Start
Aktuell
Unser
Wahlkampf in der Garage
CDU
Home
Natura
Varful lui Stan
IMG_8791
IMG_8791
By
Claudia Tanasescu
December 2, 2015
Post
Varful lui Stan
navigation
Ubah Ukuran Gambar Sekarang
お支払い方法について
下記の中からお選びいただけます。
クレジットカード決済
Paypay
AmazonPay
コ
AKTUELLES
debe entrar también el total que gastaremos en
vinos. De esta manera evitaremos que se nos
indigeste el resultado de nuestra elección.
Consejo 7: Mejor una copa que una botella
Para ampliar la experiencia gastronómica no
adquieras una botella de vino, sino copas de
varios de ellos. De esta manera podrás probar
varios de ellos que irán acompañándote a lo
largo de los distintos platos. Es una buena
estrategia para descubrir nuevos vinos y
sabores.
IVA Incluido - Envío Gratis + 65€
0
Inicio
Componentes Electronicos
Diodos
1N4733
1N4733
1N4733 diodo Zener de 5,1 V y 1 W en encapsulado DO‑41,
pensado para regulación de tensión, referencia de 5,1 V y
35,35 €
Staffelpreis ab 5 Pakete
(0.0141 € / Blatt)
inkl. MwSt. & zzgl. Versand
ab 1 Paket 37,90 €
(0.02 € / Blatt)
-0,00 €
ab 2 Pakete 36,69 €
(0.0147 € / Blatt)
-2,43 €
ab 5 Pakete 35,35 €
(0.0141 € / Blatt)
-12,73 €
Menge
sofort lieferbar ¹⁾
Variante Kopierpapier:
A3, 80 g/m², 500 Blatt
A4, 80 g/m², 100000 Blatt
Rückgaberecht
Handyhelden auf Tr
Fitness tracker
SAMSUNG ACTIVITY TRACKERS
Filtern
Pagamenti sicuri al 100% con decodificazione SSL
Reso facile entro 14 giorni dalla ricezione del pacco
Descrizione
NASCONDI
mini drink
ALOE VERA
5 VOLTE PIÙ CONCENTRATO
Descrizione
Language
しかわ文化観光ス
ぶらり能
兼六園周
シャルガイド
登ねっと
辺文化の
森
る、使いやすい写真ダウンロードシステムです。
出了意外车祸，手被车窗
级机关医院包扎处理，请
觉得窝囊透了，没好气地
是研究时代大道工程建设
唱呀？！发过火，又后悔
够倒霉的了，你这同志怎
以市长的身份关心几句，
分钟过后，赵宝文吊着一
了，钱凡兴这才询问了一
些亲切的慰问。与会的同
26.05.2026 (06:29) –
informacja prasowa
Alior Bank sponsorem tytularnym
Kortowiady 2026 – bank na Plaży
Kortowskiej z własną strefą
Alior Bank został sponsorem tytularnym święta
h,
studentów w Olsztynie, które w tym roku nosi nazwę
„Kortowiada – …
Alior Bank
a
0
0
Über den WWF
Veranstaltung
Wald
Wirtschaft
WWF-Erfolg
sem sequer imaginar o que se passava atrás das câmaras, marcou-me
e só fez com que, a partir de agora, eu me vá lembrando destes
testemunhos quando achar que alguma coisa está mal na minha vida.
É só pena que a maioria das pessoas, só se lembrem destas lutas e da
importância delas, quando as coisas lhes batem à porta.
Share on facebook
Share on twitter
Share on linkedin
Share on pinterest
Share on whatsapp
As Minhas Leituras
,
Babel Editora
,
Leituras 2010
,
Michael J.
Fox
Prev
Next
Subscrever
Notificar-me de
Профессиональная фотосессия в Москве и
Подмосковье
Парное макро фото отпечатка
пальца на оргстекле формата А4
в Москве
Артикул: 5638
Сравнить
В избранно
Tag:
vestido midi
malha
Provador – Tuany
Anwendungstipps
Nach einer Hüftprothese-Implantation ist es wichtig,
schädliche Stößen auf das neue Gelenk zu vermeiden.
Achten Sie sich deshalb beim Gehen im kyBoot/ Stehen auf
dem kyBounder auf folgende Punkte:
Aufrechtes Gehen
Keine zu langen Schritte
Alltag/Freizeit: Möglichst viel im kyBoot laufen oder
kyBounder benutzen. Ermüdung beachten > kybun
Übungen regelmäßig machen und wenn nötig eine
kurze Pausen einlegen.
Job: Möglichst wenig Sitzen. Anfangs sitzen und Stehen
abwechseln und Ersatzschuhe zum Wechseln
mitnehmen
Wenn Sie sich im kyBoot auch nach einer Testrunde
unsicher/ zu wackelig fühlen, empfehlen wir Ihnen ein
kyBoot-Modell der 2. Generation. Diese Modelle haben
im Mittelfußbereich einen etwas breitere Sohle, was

=== What is required ===
In the listing above, the lines from the one containing "Consejo 7: Mejor una copa que una botella" through the one containing "sem sequer imaginar" must be set down exactly, with no other lines.

=== Task solution ===
Consejo 7: Mejor una copa que una botella
Para ampliar la experiencia gastronómica no
adquieras una botella de vino, sino copas de
varios de ellos. De esta manera podrás probar
varios de ellos que irán acompañándote a lo
largo de los distintos platos. Es una buena
estrategia para descubrir nuevos vinos y
sabores.
IVA Incluido - Envío Gratis + 65€
0
Inicio
Componentes Electronicos
Diodos
1N4733
1N4733
1N4733 diodo Zener de 5,1 V y 1 W en encapsulado DO‑41,
pensado para regulación de tensión, referencia de 5,1 V y
35,35 €
Staffelpreis ab 5 Pakete
(0.0141 € / Blatt)
inkl. MwSt. & zzgl. Versand
ab 1 Paket 37,90 €
(0.02 € / Blatt)
-0,00 €
ab 2 Pakete 36,69 €
(0.0147 € / Blatt)
-2,43 €
ab 5 Pakete 35,35 €
(0.0141 € / Blatt)
-12,73 €
Menge
sofort lieferbar ¹⁾
Variante Kopierpapier:
A3, 80 g/m², 500 Blatt
A4, 80 g/m², 100000 Blatt
Rückgaberecht
Handyhelden auf Tr
Fitness tracker
SAMSUNG ACTIVITY TRACKERS
Filtern
Pagamenti sicuri al 100% con decodificazione SSL
Reso facile entro 14 giorni dalla ricezione del pacco
Descrizione
NASCONDI
mini drink
ALOE VERA
5 VOLTE PIÙ CONCENTRATO
Descrizione
Language
しかわ文化観光ス
ぶらり能
兼六園周
シャルガイド
登ねっと
辺文化の
森
る、使いやすい写真ダウンロードシステムです。
出了意外车祸，手被车窗
级机关医院包扎处理，请
觉得窝囊透了，没好气地
是研究时代大道工程建设
唱呀？！发过火，又后悔
够倒霉的了，你这同志怎
以市长的身份关心几句，
分钟过后，赵宝文吊着一
了，钱凡兴这才询问了一
些亲切的慰问。与会的同
26.05.2026 (06:29) –
informacja prasowa
Alior Bank sponsorem tytularnym
Kortowiady 2026 – bank na Plaży
Kortowskiej z własną strefą
Alior Bank został sponsorem tytularnym święta
h,
studentów w Olsztynie, które w tym roku nosi nazwę
„Kortowiada – …
Alior Bank
a
0
0
Über den WWF
Veranstaltung
Wald
Wirtschaft
WWF-Erfolg
sem sequer imaginar o que se passava atrás das câmaras, marcou-me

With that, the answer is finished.